Despite his painful Parkinson's disease, its aggravating
way of snipping threads of short-term memory or staying the will to
stride forward, this is a happy man. Certain. Content. Accountable to
God and, profoundly curious though he may be, able to accept that God's
ways are not accountable to him.
"I will stop sometimes in the middle of a sermon" because
of the illness, he tells King, but Graham sees the pause as an
improvement in his preaching, better perhaps than the old days, when "I
used to preach so long and so hard."
Asked about inexplicable suffering, he accepts the "mystery
of iniquity." Someday we will know everything, he says. Frankly, he's
looking forward to that moment when God's plan is revealed on a "big
screen in the sky, a panorama of history."
He believes ax murderer Karla Faye Tucker, born again
during her years on death row, "went immediately into the presence of
the Lord" after her execution Tuesday evening. He prays for Texas Gov.
George W. Bush, caught between law and mercy, he says.
Graham's life has not been devoid of dilemmas, of prayers
yet unanswered, of temptations. He avoided the flaming descent into
scandals that plagued some other evangelists through a combination of
temporal caution (he's never alone in a room with a woman) and the
frequent prayer "Lord, help me right now!" he says, fists clenched.
His path to unshaken faith is detailed at length in his
richly detailed, best-selling 1997 autobiography, Just as I Am, which
arrives in stores in a paperback edition (HarperCollins, $7.99) this
week.
But to meet Graham today is to encounter a man distilled to
the essence.
He has edited out the politics. Cuban embargo? "I have an
opinion but I won't say what it is," he teases, although he proclaims it
is "wonderful" that Pope John Paul II made the trip and opened doors for
faith. They both believe in stepping past critics into the regime of
communists and dictators to encourage the Christians caught behind
political walls.
Graham has arranged for politicians from North Korea and
China to attend the prayer breakfast for the first time, to witness what
it looks like when people are "free to choose faith."
He has edited out the hellfire. Says Graham: "I was too
emotional in my early years."
And he's not going to pass judgment on others when the
great judge awaits.
At 79, Graham says he is unafraid of death.

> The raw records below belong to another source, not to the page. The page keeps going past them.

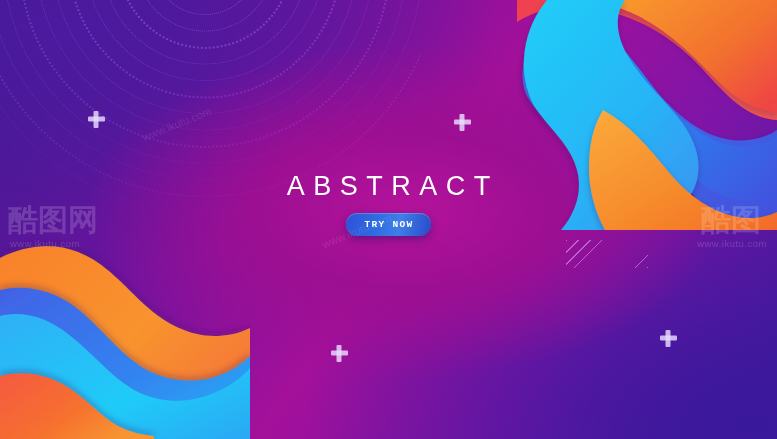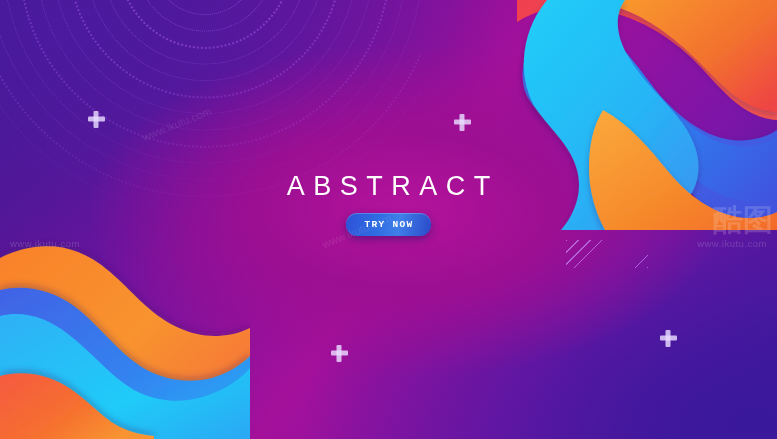"酷图网" div.wm { html: none -> <div>酷图网</div> }
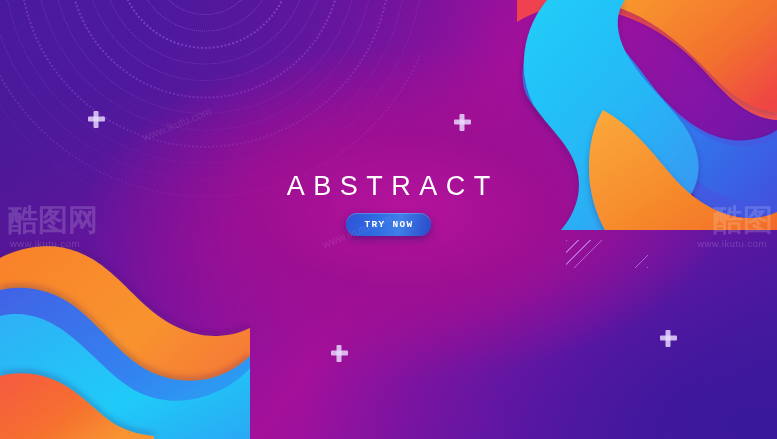"酷图" div.wm { right: 4px -> 16px }
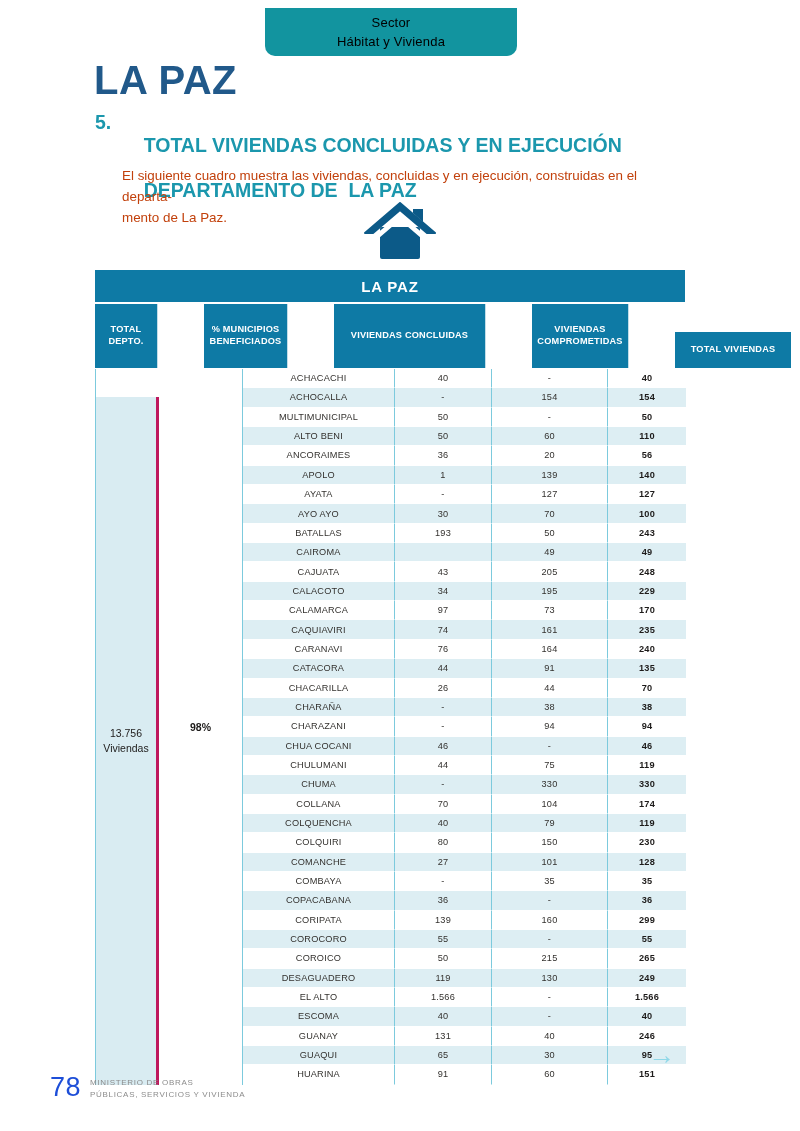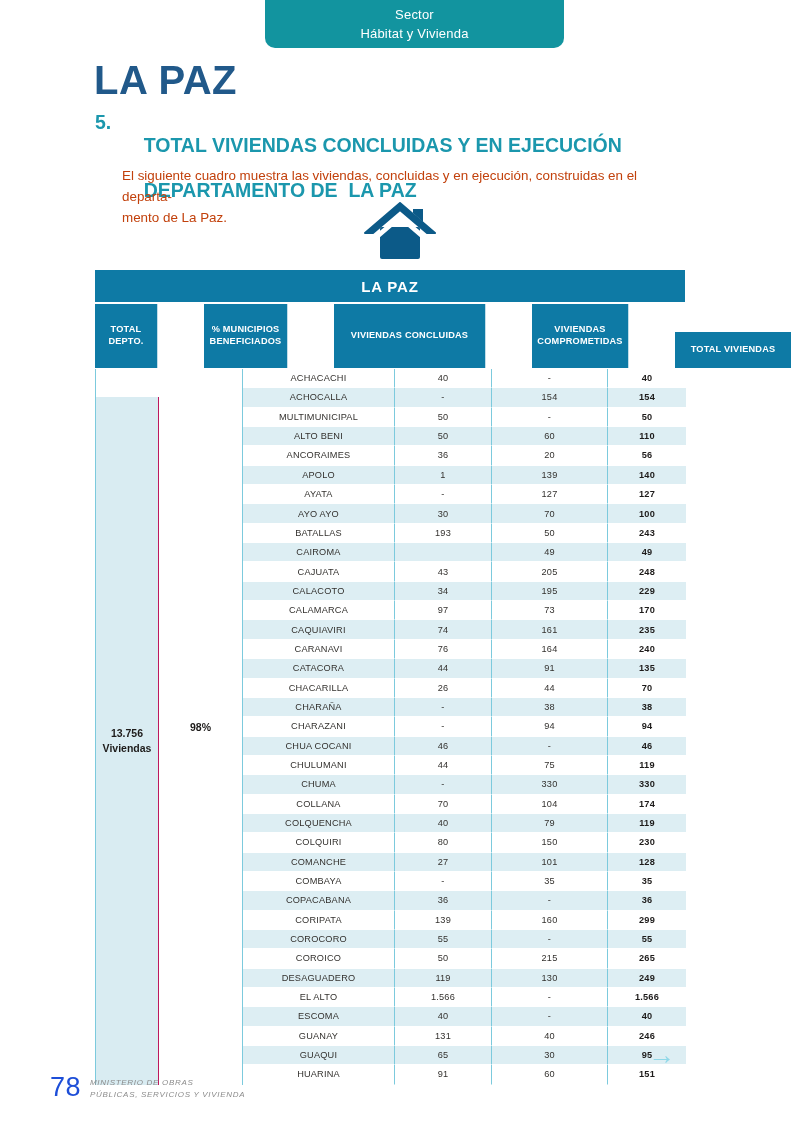"Sector" .badge { color: #ffffff -> #000000; top: 0 -> 8px; width: 299px -> 252px }
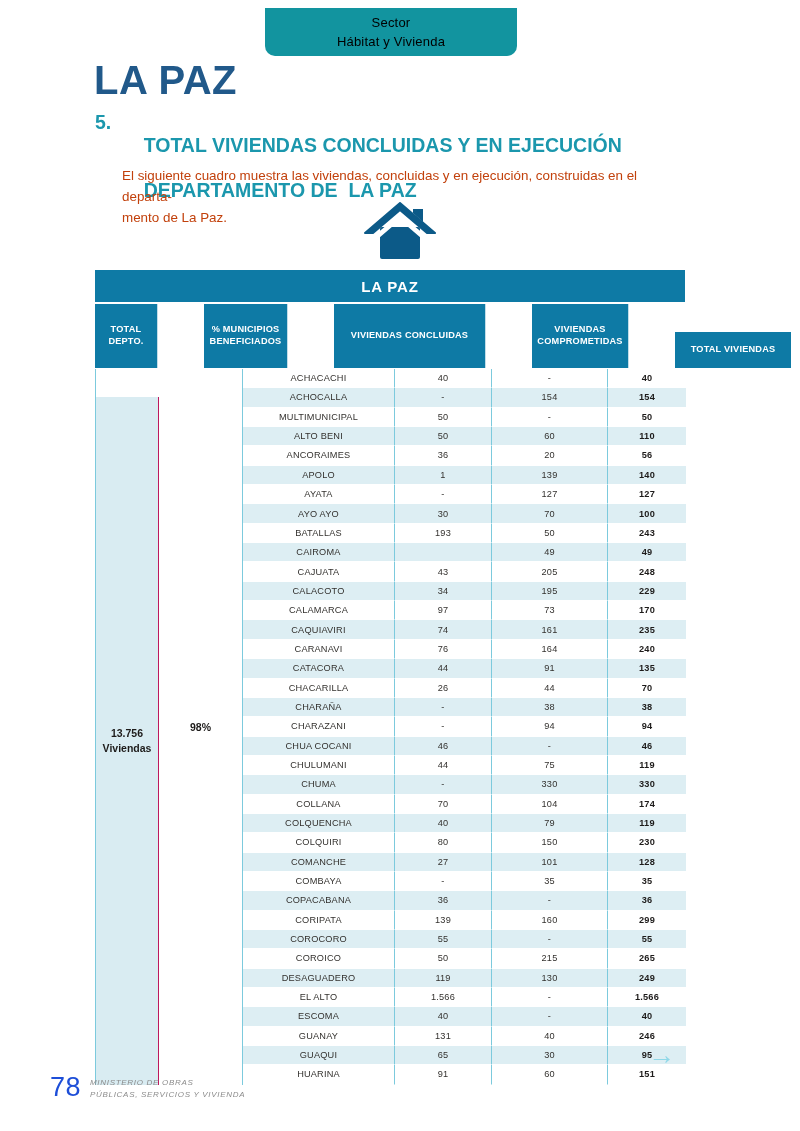"13.756" .merged-total { border-right: 1px solid #be185d -> 3px solid #be185d; font-weight: bold -> normal }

Still, there
are some things he would have done differently.
"I should have studied more and prayed more and spent more
time with my family," he says.
He now tries to make up for lost time, lingering in comfy
blue jeans at his Montreat, N.C., home, walking, "praying every step of
the way" along the mountain ridge, and blessing the weddings of his
grandchildren.
He'll join his son, Franklin, the heir apparent in his
ministry, in an Albuquerque crusade in May, then preach at crusades in
Ottawa, Ontario, in June and in Tampa in October.
The highlights of those gatherings are often the youth
nights. Graham preaches to the young, to the restless new age seekers
outside the gates of denominational, institutional faiths. "I believe I
have found what they are searching for," he says.
When Graham reiterates "the truth and light of Jesus," his
sometimes soft voice takes on its old resonance. The movie-star
architecture of his 6-foot-3 frame and his craggy face radiate joy.
It's his job.
If he can no longer crusade around the globe, Graham can
still be a great witness, an exemplar of a faithful life.
"I'm not a judge, I'm a shepherd," he says, reluctant to
dwell on "a pedestal where I don't belong. . . . God judges on the basis
of faithfulness."
When names are called for crowns in heaven, they may not be
those who came from pulpits of power, he says.
They will be the nameless, hidden saints among us. "They
may not be called Christians. They just love God."